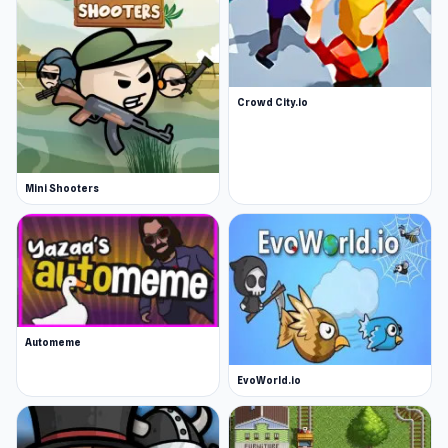
Crowd City.io
Mini Shooters
Automeme
EvoWorld.io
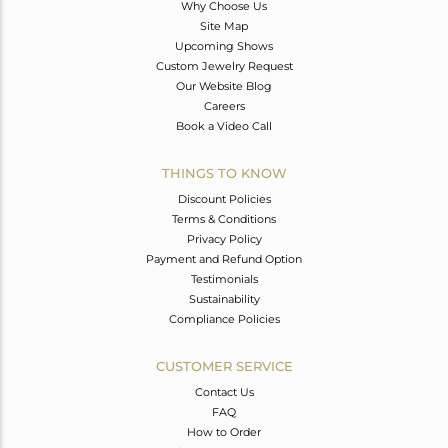
Why Choose Us
Site Map
Upcoming Shows
Custom Jewelry Request
Our Website Blog
Careers
Book a Video Call
THINGS TO KNOW
Discount Policies
Terms & Conditions
Privacy Policy
Payment and Refund Option
Testimonials
Sustainability
Compliance Policies
CUSTOMER SERVICE
Contact Us
FAQ
How to Order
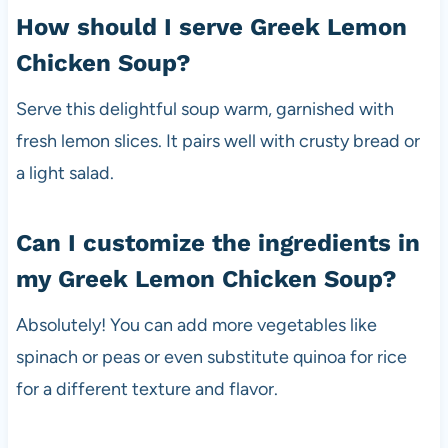
How should I serve Greek Lemon
Chicken Soup?
Serve this delightful soup warm, garnished with
fresh lemon slices. It pairs well with crusty bread or
a light salad.
Can I customize the ingredients in
my Greek Lemon Chicken Soup?
Absolutely! You can add more vegetables like
spinach or peas or even substitute quinoa for rice
for a different texture and flavor.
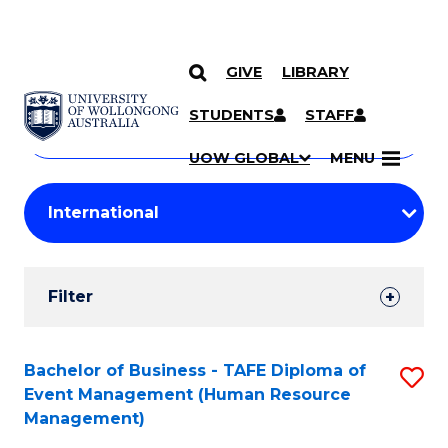
GIVE
LIBRARY
Search
SKIP TO CONTENT
Courses
STUDENTS
STAFF
Search
courses
Searc
UOW GLOBAL
MENU
by
Student
keyword
Filters
Filter
Results
Search
Bachelor of Business - TAFE Diploma of
S
Event Management (Human Resource
Results
to
Management)
C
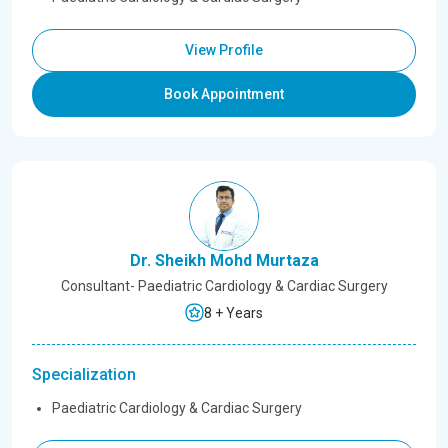
View Profile
Book Appointment
Dr. Sheikh Mohd Murtaza
Consultant- Paediatric Cardiology & Cardiac Surgery
8 + Years
Specialization
Paediatric Cardiology & Cardiac Surgery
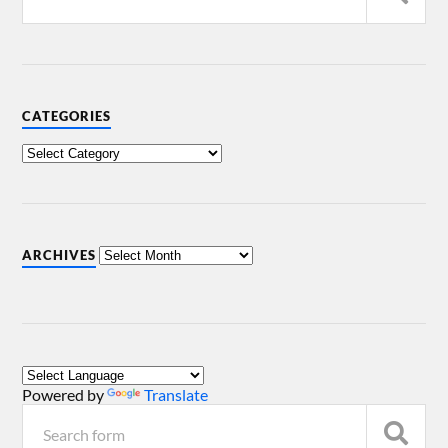
CATEGORIES
ARCHIVES
Powered by
Translate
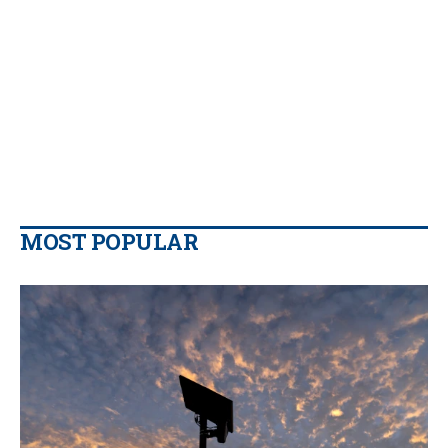
MOST POPULAR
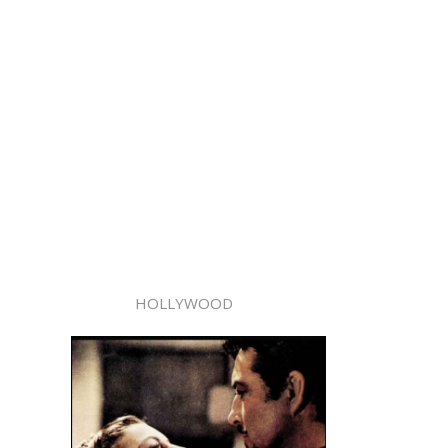
HOLLYWOOD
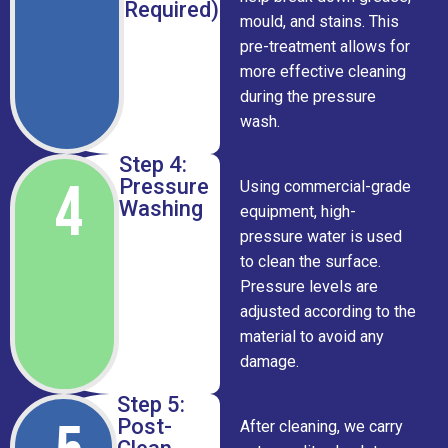
Required)
mould, and stains. This
pre-treatment allows for
more effective cleaning
during the pressure
wash.
Step 4:
4
Pressure
Using commercial-grade
Washing
equipment, high-
pressure water is used
to clean the surface.
Pressure levels are
adjusted according to the
material to avoid any
damage.
Step 5:
Post-
After cleaning, we carry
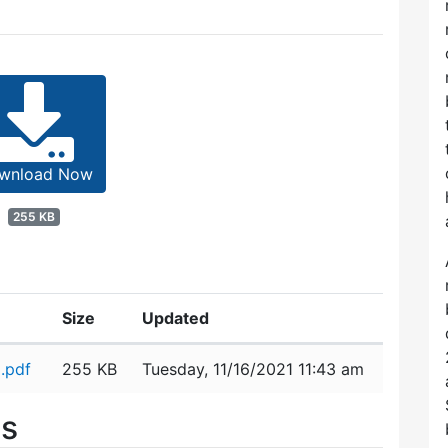
wnload Now
255 KB
Size
Updated
.pdf
255 KB
Tuesday, 11/16/2021 11:43 am
es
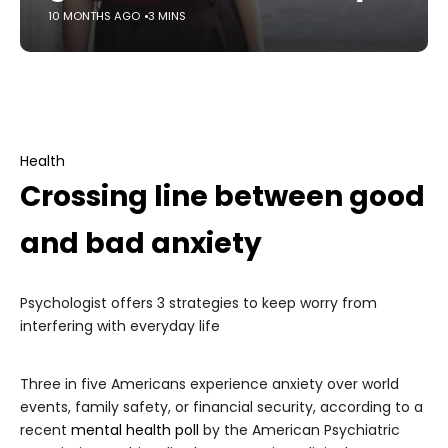
10 MONTHS AGO
3 MINS
Health
Crossing line between good
and bad anxiety
Psychologist offers 3 strategies to keep worry from
interfering with everyday life
Three in five Americans experience anxiety over world
events, family safety, or financial security, according to a
recent
mental health poll
by the American Psychiatric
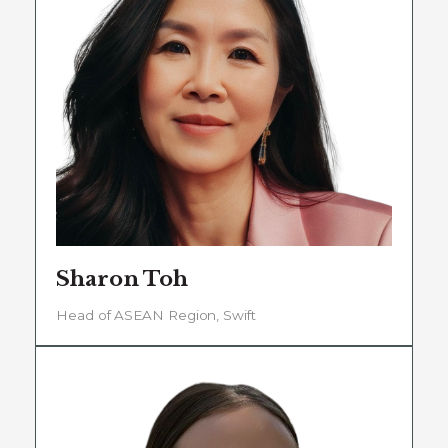
Sharon Toh
Head of ASEAN Region, Swift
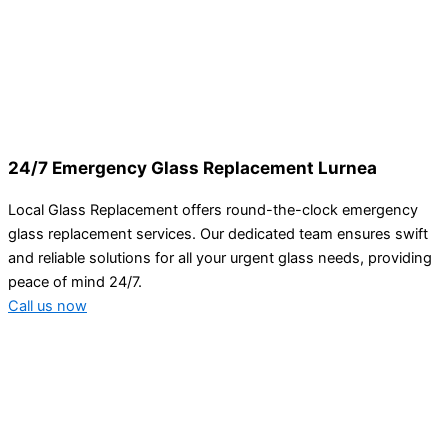
24/7 Emergency Glass Replacement Lurnea
Local Glass Replacement offers round-the-clock emergency
glass replacement services. Our dedicated team ensures swift
and reliable solutions for all your urgent glass needs, providing
peace of mind 24/7.
Call us now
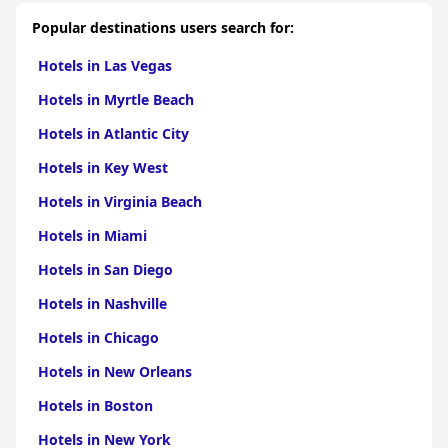
Popular destinations users search for:
Hotels in Las Vegas
Hotels in Myrtle Beach
Hotels in Atlantic City
Hotels in Key West
Hotels in Virginia Beach
Hotels in Miami
Hotels in San Diego
Hotels in Nashville
Hotels in Chicago
Hotels in New Orleans
Hotels in Boston
Hotels in New York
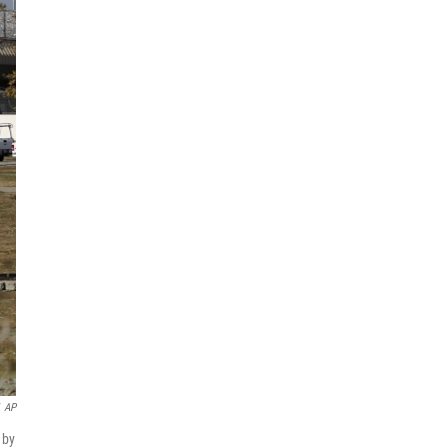
AP
 by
——
Copy out every line of text in the listing above word for word, omitting the pictures.

### Output for this task:
Crowd City.io
Mini Shooters
Automeme
EvoWorld.io
Why Choose Us
Site Map
Upcoming Shows
Custom Jewelry Request
Our Website Blog
Careers
Book a Video Call
THINGS TO KNOW
Discount Policies
Terms & Conditions
Privacy Policy
Payment and Refund Option
Testimonials
Sustainability
Compliance Policies
CUSTOMER SERVICE
Contact Us
FAQ
How to Order
How should I serve Greek Lemon
Chicken Soup?
Serve this delightful soup warm, garnished with
fresh lemon slices. It pairs well with crusty bread or
a light salad.
Can I customize the ingredients in
my Greek Lemon Chicken Soup?
Absolutely! You can add more vegetables like
spinach or peas or even substitute quinoa for rice
for a different texture and flavor.
GIVE
LIBRARY
Search
SKIP TO CONTENT
Courses
STUDENTS
STAFF
Search
courses
Searc
UOW GLOBAL
MENU
by
Student
keyword
Filters
Filter
Results
Search
Bachelor of Business - TAFE Diploma of
S
Event Management (Human Resource
Results
to
Management)
C
View Profile
Book Appointment
Dr. Sheikh Mohd Murtaza
Consultant- Paediatric Cardiology & Cardiac Surgery
8 + Years
Specialization
Paediatric Cardiology & Cardiac Surgery
CATEGORIES
ARCHIVES
Powered by
Translate
MOST POPULAR
HOLLYWOOD
Required)
mould, and stains. This
pre-treatment allows for
more effective cleaning
during the pressure
wash.
Step 4:
4
Pressure
Using commercial-grade
Washing
equipment, high-
pressure water is used
to clean the surface.
Pressure levels are
adjusted according to the
material to avoid any
damage.
Step 5:
Post-
After cleaning, we carry
wnload Now
255 KB
Size
Updated
.pdf
255 KB
Tuesday, 11/16/2021 11:43 am
es
10 MONTHS AGO
3 MINS
Health
Crossing line between good
and bad anxiety
Psychologist offers 3 strategies to keep worry from
interfering with everyday life
Three in five Americans experience anxiety over world
events, family safety, or financial security, according to a
recent
mental health poll
by the American Psychiatric
Sharon Toh
Head of ASEAN Region, Swift
24/7 Emergency Glass Replacement Lurnea
Local Glass Replacement offers round-the-clock emergency
glass replacement services. Our dedicated team ensures swift
and reliable solutions for all your urgent glass needs, providing
peace of mind 24/7.
Call us now
Popular destinations users search for:
Hotels in Las Vegas
Hotels in Myrtle Beach
Hotels in Atlantic City
Hotels in Key West
Hotels in Virginia Beach
Hotels in Miami
Hotels in San Diego
Hotels in Nashville
Hotels in Chicago
Hotels in New Orleans
Hotels in Boston
Hotels in New York
AP
 by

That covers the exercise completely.